| Exercise requirements |
This exercise asks for a copy of each line in the records below with the word "بازدید" in it.

=== The input ===

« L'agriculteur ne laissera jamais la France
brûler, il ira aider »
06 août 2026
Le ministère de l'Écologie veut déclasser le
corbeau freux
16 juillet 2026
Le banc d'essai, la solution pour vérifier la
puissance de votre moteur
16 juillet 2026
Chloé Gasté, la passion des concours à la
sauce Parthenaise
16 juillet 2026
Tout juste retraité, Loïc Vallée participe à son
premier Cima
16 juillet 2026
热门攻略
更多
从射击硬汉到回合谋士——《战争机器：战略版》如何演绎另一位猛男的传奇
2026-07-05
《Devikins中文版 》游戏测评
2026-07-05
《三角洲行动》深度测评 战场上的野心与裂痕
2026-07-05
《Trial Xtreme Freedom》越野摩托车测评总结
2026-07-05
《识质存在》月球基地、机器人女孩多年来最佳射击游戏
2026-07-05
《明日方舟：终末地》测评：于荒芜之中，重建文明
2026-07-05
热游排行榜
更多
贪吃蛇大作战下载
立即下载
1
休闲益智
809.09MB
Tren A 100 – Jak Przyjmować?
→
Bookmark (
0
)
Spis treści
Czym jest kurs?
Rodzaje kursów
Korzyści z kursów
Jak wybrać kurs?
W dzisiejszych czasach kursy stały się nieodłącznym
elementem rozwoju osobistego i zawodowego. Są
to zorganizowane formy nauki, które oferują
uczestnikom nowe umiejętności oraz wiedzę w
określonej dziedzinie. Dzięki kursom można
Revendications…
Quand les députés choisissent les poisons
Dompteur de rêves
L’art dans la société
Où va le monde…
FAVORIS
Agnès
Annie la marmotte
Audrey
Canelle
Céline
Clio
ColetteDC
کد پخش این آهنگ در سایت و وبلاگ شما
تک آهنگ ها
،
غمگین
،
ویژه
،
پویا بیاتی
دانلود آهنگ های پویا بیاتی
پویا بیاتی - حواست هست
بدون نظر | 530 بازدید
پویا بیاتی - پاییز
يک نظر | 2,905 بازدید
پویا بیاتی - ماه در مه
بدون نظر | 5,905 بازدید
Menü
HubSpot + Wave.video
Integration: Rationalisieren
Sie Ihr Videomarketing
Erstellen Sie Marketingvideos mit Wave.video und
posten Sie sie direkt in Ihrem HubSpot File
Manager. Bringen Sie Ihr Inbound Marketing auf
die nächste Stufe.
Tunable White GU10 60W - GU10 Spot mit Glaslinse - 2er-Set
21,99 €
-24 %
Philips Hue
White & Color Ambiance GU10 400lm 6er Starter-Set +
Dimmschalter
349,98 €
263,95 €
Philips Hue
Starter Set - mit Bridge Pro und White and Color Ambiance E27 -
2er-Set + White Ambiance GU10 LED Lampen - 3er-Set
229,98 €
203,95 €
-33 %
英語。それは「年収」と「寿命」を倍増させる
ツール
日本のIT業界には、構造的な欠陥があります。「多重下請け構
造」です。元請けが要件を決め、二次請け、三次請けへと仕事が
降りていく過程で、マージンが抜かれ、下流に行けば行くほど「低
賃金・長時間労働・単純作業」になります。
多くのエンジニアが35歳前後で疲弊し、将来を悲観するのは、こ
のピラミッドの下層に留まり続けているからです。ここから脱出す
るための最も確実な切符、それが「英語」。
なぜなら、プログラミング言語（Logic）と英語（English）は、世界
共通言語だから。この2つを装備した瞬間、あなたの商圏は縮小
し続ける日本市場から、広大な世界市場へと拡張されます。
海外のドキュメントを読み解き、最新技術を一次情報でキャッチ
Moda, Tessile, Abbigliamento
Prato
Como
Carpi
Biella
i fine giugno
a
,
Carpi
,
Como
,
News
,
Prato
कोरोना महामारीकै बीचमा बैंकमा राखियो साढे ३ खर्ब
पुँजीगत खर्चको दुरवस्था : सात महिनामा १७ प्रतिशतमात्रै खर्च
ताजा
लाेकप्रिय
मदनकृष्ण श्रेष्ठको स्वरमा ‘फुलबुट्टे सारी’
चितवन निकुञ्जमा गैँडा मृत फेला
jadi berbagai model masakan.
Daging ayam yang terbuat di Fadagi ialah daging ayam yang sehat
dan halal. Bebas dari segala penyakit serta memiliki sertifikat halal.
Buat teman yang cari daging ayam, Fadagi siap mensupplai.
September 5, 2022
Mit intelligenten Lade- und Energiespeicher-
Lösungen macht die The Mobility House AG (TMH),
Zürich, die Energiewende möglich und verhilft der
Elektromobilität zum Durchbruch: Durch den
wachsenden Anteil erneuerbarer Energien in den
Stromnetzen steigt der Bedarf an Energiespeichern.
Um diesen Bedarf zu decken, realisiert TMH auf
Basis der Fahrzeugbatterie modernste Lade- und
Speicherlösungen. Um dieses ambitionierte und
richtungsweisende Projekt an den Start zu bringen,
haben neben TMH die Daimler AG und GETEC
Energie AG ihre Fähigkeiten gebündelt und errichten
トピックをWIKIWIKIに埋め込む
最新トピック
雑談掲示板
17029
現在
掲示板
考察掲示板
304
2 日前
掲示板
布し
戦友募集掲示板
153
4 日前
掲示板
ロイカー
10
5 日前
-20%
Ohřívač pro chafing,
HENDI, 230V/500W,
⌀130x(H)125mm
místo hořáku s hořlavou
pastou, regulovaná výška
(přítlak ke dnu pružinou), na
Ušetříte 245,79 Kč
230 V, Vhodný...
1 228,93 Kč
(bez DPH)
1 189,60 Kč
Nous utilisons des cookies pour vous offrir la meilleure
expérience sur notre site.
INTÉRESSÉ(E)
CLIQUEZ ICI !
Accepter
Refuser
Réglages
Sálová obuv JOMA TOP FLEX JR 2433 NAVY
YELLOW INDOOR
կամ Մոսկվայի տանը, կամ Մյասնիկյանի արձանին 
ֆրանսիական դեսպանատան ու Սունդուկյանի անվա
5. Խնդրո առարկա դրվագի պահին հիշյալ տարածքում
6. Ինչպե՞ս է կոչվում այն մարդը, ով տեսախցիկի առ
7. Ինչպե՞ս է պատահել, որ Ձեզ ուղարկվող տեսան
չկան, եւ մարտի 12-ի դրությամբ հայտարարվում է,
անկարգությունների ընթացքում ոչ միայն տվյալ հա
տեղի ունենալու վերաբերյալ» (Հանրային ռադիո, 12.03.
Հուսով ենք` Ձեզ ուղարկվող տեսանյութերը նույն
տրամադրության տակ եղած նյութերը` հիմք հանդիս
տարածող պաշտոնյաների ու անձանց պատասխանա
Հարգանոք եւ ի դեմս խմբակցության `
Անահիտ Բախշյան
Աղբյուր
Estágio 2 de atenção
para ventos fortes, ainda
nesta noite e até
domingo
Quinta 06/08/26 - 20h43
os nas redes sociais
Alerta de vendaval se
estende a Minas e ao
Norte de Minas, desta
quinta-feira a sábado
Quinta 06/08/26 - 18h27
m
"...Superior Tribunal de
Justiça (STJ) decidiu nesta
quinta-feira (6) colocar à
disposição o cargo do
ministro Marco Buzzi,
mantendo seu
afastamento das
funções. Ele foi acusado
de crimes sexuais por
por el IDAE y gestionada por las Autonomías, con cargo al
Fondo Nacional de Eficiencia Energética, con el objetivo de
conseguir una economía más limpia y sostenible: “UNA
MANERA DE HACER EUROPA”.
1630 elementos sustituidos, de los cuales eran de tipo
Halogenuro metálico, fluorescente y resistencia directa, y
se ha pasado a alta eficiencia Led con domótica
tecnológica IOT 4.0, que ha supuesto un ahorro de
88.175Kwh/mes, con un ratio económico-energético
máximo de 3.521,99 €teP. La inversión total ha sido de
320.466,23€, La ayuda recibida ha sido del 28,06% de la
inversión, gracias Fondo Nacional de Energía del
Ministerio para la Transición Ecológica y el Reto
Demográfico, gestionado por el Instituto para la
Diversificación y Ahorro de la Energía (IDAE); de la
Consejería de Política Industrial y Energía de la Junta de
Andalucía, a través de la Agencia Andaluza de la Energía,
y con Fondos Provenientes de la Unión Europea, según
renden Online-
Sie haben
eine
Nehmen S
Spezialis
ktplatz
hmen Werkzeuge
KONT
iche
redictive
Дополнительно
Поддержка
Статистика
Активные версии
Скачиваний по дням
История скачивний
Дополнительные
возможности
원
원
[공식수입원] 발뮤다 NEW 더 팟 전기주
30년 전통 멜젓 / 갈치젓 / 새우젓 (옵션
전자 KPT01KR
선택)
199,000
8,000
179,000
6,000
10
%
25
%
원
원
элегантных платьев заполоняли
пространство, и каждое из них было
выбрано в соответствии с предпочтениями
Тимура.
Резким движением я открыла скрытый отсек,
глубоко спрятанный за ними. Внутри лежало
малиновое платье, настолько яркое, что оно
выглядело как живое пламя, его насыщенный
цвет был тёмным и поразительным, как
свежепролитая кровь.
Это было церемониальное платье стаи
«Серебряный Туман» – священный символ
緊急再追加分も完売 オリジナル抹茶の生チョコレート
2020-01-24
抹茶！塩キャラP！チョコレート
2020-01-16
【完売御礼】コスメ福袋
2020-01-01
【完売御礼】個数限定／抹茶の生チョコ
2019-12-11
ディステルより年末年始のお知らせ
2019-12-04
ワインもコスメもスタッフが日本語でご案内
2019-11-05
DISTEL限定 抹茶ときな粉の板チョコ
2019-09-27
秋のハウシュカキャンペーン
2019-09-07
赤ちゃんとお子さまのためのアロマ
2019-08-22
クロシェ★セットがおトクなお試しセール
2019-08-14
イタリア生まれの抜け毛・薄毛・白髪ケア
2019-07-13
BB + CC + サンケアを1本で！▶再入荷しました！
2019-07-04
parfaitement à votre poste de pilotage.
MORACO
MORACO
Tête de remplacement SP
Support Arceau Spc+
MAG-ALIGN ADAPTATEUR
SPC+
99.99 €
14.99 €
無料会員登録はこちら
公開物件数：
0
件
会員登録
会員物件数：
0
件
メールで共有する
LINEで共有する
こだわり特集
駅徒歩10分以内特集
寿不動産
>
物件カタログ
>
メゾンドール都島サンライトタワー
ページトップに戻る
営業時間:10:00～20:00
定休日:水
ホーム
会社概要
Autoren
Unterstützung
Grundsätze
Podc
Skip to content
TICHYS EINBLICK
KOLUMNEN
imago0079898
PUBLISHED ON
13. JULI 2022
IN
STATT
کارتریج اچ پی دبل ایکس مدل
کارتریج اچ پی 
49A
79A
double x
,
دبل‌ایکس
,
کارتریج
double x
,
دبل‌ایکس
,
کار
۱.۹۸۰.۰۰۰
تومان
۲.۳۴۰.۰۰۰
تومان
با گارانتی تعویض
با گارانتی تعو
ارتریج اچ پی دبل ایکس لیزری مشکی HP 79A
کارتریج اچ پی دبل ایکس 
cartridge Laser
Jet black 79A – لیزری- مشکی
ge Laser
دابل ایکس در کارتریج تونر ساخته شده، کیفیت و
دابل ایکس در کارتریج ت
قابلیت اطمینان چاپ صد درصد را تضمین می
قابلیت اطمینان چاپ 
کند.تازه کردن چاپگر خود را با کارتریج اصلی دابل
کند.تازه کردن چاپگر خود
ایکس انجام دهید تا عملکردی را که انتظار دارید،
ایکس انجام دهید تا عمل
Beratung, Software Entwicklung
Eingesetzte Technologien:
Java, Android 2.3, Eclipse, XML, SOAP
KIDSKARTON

===

| Written response |
بدون نظر | 530 بازدید
يک نظر | 2,905 بازدید
بدون نظر | 5,905 بازدید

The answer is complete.